11 Ocak 2015 Pazar

göğe bakma durağı


"Bir ellerin, bir ellerim yeter, belleyelim yetsin,
  Seni aldım bana ayırdım, durma kendini hatırlat,
  Durma kendini hatırlat,
  Durma göğe bakalım!"*   

   Sözün neresinden başlayacağını bile bilmediğin, neresinden tutarsan elinde kalacak, dağılıp un ufak olacak şeyler vardır hayatta. Kendine bile itiraf edemezsin. Suçlu da arayamazsın. Zira senindir pişmanlık. Kime çatacaksın, kime bağırıp çağırıp derdini dökeceksin, bilemezsin. 

   "Bu benim kararım, iyisiyle kötüsüyle sonuçlarına ben katlanacağım." direncini gösteremiyorum. Hani bir çoklarında, felaketin ilk anında çıldırma durumu olur ya; bende öyle olmuyor. Zamana yayılıyor. İnce ince zamanla kemiren, içten içe kof hale getiren, ince hastalık sahibi insanlar gibi rengini solduran, hafif ama daha tesirli bir yoğunluk gösteriyor. 

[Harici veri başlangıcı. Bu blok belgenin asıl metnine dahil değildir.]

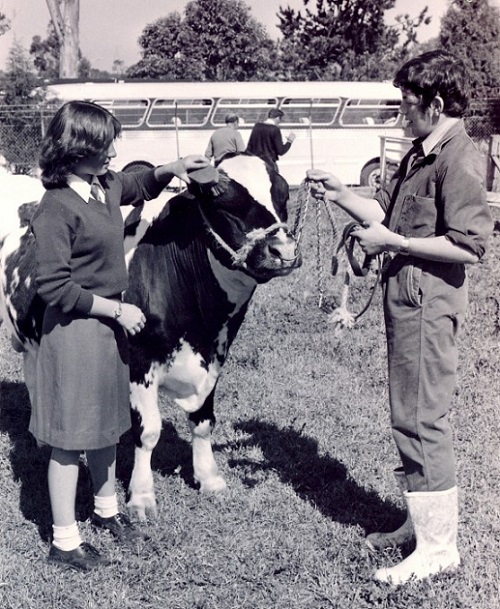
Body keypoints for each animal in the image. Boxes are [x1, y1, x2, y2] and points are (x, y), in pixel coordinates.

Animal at [0, 153, 300, 516]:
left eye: (283, 194)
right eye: (221, 200)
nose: (283, 251)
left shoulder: (215, 356)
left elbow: (203, 421)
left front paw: (209, 478)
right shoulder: (139, 362)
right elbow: (148, 431)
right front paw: (142, 495)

   Keşke demek istemiyorum. Ama bazı şeyler keşke böyle olmasaydı. Keşke farklı davransaydım. Keşke kırmasaydım, kıymetini bilseydim. Yanlış zamanda doğru hareketi yapsaydım... İçimi boşaltan bu düşünceleri bir bir gönlümle barıştırabilseydim... Keşke göğe bakacak yüzüm olsaydı.